Problems to work on:
• A. In the essay on untangling creativity, what does the writer say tags delineate and marginalize?
• B. Reproduce the passage of the creativity essay starting with "Photo: Yana Hurskaya" and going on through "onto a platform.".

Document:

※

Untangling Creativity

Alicia Cahalane Lewis
3 min readFeb 5, 2022

--

Photo: Yana Hurskaya

We’re tangled. All of us. We’re tangled up in this crazy idea that what we make, produce, create must then be sub-divided into a category, a genre, a tag, and fit neatly onto a platform.

I’m not complaining, but I am very aware of the box I can put myself in to produce art. I contribute to this box by using tags at the end of my stories, as one example, as tags serve to highlight so that others with similar interests can locate my story. I accept this, but tags delineate and marginalize nuance. Rather than fight this, because I can’t, I will use tags as a way to advertise (their intended purpose), but because advertising comes with its own set of frustrations, I have decided to look at ways where I can step away from marginalizing my work by introducing nuance.

Creativity is unique, as we all know, to the individual, but the individual craves attention.

So by fitting ourself into these intended advertising tags, we can inadvertently create in a way that puts what we want to contribute into a holding cell of some sort. But creativity is messy. It is raw. It is troubled and reflects an artist’s struggle, desire for recognition, and acceptance. No one artist is immune from this desire to be heard. Rather than abandon ourself to what we feel, we lock ourself in to what we think will sell, or at the very least will give us a thumb’s up, a clap. It’s difficult not to buy into this formula. I do it. I want recognition so I have been known to pattern what I do to attract others. But by selling art, essentially selling ourself for the sake of likes, I feel we’re doing ourselves a disservice.

As this pattern of attracting *likes* has become impeded in us, I feel we are standing farther and farther out on some cliff face seeking attention. Our self suffers, because when we do this, to get attention, we contain our creativity. One could argue that going out on a limb to find our best creative self is crucial, and I would agree, but that’s the difficult part of nuance… I’m not saying ‘don’t go out on a limb.’ I’m addressing this need for attention. Ultimately, this cliff face will not be enough. We will want more attention, more acceptance. Maybe we will try standing closer to the edge in the hope that more people will notice. But this edge is dangerous. At any one moment we could fall. Of course I’m throwing this out as a metaphor. Creativity is not contained. It is unleashed. It is the undiscovered aspects of ourself.

※

Material:
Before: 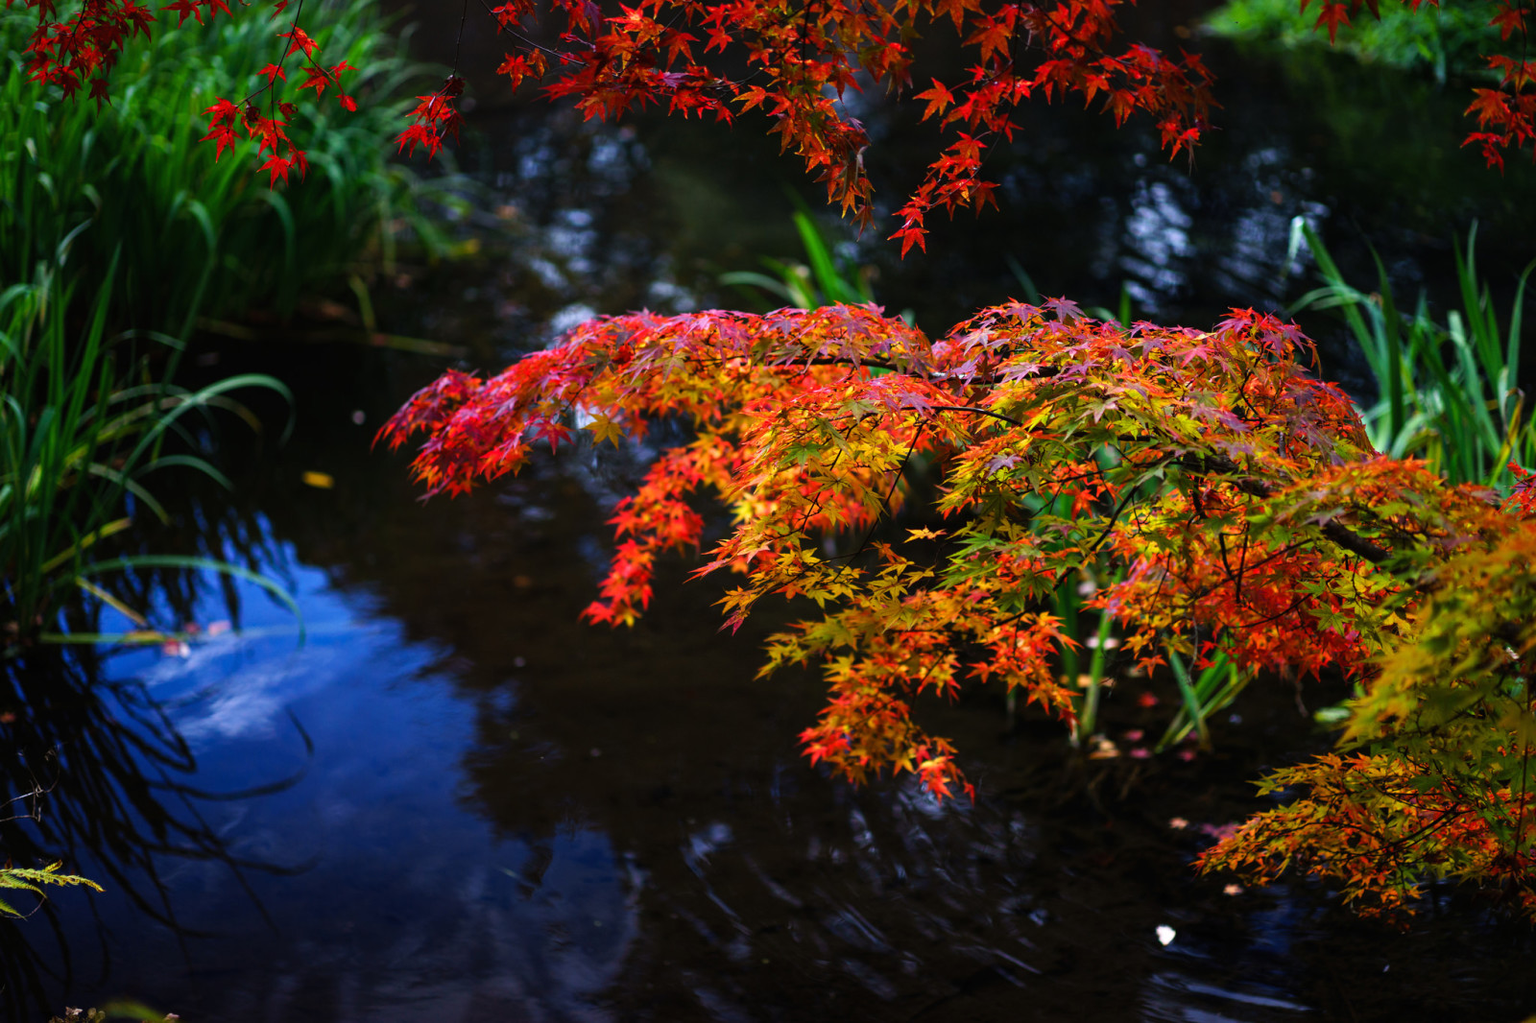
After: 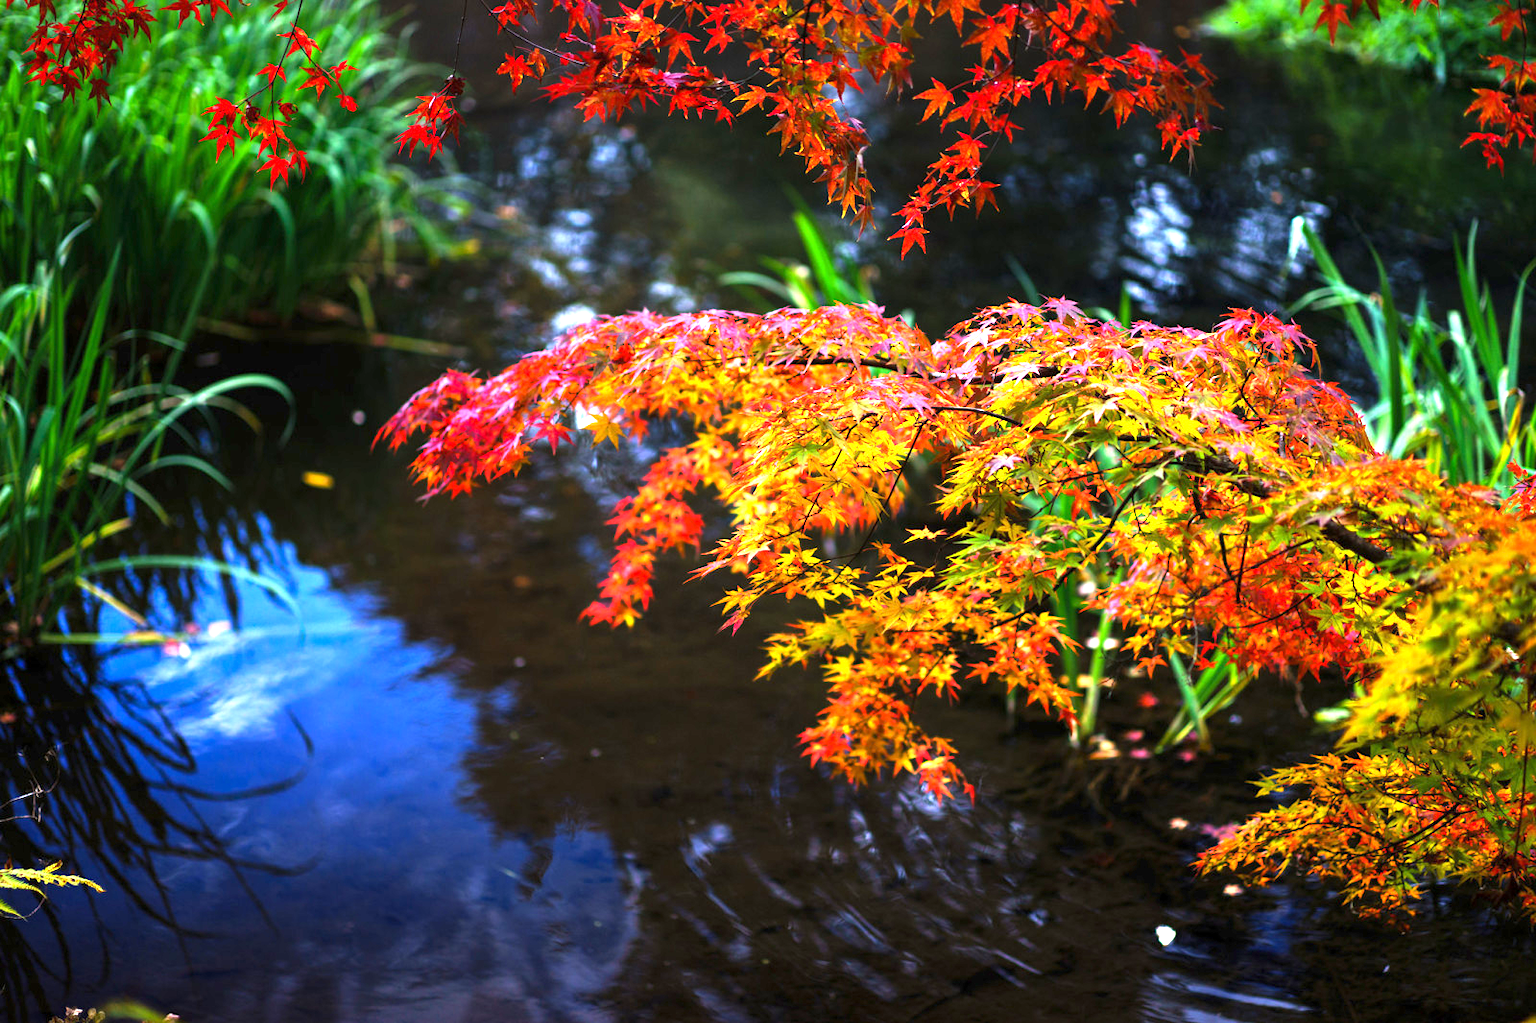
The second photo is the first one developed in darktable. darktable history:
exposure: black level correction 0.001, exposure 1.819 EV, compensate highlight preservation false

※

Task-by-task solutions:
• A. Nuance.

• B.
Photo: Yana Hurskaya

We’re tangled. All of us. We’re tangled up in this crazy idea that what we make, produce, create must then be sub-divided into a category, a genre, a tag, and fit neatly onto a platform.